There has recently been a major shift in the way physicists think about quantum gravity – the combined theory of quantum mechanics and gravity. This shift arose from the discovery that a wide range of purely quantum-mechanical systems, with no gravity present, are secretly described by the same mathematics as theories of quantum mechanics and gravity. It is as if the same rule book is used to describe two entirely different games – although a better analogy is probably that of a cryptogram with an encoded message, as it is not always easy to translate results from one system to the other.

Encoding and decoding

Yet, one can tease out the hidden quantum gravity theory by carefully studying how information is encoded in the purely quantum-mechanical system. It is particularly interesting to ask how natural objects in the theory of quantum gravity – black holes, for example – can be translated into the language of the purely quantum-mechanical theory.
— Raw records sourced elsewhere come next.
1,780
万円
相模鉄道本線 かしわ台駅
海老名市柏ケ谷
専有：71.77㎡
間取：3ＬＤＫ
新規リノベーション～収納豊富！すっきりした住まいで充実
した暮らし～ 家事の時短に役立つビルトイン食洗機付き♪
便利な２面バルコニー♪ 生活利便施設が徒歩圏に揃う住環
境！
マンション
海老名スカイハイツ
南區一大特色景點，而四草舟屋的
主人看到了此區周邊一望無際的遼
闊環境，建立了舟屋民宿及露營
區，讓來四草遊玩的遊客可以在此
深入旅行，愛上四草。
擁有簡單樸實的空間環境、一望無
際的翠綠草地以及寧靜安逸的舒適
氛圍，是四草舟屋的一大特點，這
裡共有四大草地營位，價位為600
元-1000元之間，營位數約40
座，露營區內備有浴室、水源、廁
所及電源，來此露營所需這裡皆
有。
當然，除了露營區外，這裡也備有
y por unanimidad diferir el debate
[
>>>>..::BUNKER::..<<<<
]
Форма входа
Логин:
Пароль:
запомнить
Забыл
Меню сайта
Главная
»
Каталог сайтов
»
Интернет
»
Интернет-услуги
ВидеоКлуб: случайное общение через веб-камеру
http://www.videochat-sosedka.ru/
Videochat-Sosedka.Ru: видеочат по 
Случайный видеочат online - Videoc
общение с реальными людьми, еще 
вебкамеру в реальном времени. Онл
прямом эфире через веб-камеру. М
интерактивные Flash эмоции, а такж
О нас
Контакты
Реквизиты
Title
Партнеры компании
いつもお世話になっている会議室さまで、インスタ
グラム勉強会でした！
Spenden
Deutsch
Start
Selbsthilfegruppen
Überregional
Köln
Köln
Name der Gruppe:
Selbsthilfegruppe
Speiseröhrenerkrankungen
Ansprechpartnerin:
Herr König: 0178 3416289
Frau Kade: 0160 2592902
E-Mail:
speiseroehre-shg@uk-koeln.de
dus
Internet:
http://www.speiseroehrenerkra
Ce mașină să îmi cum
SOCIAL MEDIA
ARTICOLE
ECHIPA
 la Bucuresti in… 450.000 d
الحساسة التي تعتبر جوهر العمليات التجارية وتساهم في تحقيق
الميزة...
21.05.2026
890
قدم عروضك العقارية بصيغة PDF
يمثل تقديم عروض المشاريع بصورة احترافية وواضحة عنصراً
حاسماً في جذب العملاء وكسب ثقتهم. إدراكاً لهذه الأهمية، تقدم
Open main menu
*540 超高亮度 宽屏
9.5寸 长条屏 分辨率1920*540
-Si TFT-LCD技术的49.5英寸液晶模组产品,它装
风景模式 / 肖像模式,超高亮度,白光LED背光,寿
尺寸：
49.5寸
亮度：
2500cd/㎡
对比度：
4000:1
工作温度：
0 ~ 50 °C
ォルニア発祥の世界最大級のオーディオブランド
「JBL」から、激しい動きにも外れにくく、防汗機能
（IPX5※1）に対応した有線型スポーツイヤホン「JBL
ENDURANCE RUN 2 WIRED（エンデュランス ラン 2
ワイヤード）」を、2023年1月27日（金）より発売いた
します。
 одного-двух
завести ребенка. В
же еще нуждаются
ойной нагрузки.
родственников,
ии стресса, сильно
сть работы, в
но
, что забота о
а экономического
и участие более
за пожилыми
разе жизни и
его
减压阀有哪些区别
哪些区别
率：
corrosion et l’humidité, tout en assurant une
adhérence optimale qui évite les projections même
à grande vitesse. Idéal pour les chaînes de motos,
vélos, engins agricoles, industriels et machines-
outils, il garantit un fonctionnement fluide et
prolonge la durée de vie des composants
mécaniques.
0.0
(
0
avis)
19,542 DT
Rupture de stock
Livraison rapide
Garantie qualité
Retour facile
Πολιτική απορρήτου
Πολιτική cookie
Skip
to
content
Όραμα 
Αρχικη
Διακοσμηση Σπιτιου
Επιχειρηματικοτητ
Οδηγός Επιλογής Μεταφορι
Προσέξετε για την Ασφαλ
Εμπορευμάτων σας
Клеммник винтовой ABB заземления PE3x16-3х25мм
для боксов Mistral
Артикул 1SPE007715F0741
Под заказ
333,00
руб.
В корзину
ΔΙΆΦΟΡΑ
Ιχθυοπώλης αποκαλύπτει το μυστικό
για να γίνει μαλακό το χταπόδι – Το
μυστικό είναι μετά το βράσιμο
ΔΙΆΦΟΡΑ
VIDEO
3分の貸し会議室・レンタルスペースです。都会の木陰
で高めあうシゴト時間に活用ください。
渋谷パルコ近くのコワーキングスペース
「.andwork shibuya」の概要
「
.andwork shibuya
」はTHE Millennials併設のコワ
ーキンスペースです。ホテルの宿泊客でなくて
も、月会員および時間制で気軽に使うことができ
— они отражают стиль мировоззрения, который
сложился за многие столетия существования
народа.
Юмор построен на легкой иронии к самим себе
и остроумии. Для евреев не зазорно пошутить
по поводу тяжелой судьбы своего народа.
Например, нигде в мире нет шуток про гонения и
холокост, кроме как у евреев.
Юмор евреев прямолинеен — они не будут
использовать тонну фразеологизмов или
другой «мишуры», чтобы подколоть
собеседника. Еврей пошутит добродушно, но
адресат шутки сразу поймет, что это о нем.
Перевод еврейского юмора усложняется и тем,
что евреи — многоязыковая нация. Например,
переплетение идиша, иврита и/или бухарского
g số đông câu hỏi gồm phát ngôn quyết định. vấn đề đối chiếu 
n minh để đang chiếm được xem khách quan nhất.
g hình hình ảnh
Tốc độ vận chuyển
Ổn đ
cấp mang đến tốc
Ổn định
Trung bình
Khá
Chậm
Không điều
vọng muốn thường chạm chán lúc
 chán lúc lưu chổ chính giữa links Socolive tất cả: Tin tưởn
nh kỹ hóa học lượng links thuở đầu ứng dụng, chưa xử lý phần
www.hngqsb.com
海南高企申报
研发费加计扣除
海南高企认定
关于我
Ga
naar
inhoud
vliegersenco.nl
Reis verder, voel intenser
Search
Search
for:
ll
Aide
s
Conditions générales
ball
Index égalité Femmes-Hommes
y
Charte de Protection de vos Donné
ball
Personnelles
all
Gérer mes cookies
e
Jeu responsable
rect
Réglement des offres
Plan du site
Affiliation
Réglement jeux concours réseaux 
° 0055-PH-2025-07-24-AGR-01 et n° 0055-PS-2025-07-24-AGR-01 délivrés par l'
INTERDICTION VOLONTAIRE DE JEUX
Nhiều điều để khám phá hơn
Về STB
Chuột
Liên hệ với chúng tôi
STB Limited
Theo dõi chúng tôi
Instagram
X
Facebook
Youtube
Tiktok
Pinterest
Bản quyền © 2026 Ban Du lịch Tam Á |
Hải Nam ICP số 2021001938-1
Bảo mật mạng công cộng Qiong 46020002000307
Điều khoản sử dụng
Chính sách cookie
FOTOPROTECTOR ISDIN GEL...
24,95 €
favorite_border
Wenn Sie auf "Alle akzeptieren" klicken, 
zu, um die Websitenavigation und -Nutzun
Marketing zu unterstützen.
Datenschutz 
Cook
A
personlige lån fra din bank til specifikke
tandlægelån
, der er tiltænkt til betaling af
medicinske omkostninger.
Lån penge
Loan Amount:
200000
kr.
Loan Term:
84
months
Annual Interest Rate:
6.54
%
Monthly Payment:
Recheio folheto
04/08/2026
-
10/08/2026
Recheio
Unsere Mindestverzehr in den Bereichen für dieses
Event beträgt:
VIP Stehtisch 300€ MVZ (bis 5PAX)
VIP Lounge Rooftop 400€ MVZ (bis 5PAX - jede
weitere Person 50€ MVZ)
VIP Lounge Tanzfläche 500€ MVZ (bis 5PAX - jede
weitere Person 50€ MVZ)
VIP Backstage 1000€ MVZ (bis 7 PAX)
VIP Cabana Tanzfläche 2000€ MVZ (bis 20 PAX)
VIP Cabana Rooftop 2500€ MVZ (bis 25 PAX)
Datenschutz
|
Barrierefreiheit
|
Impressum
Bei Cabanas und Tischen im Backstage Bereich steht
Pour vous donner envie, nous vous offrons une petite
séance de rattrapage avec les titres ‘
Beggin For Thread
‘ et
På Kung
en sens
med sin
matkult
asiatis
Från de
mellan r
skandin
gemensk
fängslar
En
In a paper that was published in Physical Review X this week, UvA physicist Michael Walter together with five colleagues from Stanford, Caltech, Harvard, and Brandeis provides a mathematical construction for this translation. Using tools that were originally developed to handle noise in quantum information processing, they construct a ‘communication channel’ that takes as input objects on the quantum gravity side and outputs corresponding objects on the purely quantum-mechanical side.

Redundance and recovery

A unique challenge for this translation protocol is that quantum-gravitational objects are redundantly encoded in the purely quantum mechanical system. That is: even if part of the quantum mechanical theory is erased, the encoded gravitational objects may still be recovered. The authors construct a ‘recovery mapping’ that explains how to recover quantum-gravitational information when some of its redundant description is erased. Since the ability to translate between different yet equivalent descriptions of quantum-gravitational objects lies at the heart of many of the latest developments in quantum gravity research, this new ‘communication channel’ may prove to be a useful tool for future research on this intriguing topic.

Reference
Jordan Cotler, Patrick Hayden, Geoffrey Penington, Grant Salton, Brian Swingle, and Michael Walter, Entanglement Wedge Reconstruction via Universal Recovery Channels, Phys. Rev. X 9, 031011.